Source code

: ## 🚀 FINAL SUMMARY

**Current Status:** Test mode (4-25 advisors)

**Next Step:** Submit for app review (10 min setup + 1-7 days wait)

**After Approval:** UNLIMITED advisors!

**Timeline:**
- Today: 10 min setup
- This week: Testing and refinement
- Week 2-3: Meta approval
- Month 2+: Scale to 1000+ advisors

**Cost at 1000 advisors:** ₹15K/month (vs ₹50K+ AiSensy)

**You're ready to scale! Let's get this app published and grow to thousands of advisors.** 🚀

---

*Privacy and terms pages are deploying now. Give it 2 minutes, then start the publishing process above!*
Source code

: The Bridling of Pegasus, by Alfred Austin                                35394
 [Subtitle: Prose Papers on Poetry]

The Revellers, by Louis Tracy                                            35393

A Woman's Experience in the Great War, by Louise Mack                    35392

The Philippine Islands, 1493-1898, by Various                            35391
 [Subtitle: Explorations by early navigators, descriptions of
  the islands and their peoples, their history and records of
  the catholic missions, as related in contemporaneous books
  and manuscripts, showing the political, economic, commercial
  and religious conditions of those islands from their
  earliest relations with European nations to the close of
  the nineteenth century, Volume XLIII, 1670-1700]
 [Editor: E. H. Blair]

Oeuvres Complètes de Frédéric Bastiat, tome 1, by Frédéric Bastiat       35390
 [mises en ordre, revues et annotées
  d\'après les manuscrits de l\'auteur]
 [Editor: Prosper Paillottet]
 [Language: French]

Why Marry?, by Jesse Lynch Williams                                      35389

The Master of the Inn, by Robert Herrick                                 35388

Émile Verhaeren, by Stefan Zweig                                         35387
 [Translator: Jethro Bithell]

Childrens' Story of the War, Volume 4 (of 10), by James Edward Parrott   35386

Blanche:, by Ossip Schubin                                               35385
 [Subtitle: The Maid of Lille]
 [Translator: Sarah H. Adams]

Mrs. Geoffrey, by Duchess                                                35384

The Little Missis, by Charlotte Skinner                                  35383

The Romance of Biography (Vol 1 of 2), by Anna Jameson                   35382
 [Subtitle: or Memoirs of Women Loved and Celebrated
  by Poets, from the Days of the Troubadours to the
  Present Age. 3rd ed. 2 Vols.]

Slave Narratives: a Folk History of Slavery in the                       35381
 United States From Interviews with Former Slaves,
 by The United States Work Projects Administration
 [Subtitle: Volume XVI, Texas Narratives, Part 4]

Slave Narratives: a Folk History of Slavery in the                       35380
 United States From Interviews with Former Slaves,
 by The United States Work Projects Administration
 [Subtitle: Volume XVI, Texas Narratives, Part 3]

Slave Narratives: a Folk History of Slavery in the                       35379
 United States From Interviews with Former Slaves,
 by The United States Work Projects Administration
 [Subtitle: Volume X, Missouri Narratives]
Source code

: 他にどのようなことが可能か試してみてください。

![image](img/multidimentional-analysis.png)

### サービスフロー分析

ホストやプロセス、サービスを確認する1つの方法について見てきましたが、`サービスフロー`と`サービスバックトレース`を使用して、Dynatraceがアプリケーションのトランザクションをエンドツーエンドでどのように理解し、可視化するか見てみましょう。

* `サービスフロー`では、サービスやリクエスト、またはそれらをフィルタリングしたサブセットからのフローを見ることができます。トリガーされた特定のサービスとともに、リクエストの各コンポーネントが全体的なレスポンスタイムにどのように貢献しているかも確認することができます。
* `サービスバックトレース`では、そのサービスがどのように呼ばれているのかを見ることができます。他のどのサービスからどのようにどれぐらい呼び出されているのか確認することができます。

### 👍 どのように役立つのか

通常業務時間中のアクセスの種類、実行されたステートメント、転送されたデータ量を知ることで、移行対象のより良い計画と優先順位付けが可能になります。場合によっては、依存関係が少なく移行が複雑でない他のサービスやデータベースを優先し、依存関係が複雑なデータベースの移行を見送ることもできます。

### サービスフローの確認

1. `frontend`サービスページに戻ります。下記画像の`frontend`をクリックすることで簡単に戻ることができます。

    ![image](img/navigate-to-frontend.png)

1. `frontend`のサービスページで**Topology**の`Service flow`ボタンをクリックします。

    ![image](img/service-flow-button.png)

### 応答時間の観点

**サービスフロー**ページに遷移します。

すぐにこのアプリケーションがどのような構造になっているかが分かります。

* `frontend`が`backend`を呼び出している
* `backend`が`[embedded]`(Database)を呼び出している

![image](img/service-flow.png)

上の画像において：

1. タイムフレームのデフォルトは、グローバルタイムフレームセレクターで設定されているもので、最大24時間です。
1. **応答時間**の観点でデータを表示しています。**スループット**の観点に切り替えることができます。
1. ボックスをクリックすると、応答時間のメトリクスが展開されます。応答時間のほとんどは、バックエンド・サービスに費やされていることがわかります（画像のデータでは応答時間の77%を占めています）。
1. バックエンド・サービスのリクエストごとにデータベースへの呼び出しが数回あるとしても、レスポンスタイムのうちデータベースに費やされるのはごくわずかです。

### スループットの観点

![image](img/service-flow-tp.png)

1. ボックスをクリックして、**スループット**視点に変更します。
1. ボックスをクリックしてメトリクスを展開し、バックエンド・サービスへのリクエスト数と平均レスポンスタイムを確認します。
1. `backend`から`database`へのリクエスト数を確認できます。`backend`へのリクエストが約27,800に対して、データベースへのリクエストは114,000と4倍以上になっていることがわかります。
☆ ☆ ☆ ☆ ☆
• [EXIGENCES DU PROBLÈME] Relevez et recopiez chaque ligne du listing ci-dessus qui contient la chaîne "サービスバックトレース", en respectant la casse.

• [SOLUTION PROPOSÉE]
ホストやプロセス、サービスを確認する1つの方法について見てきましたが、`サービスフロー`と`サービスバックトレース`を使用して、Dynatraceがアプリケーションのトランザクションをエンドツーエンドでどのように理解し、可視化するか見てみましょう。
* `サービスバックトレース`では、そのサービスがどのように呼ばれているのかを見ることができます。他のどのサービスからどのようにどれぐらい呼び出されているのか確認することができます。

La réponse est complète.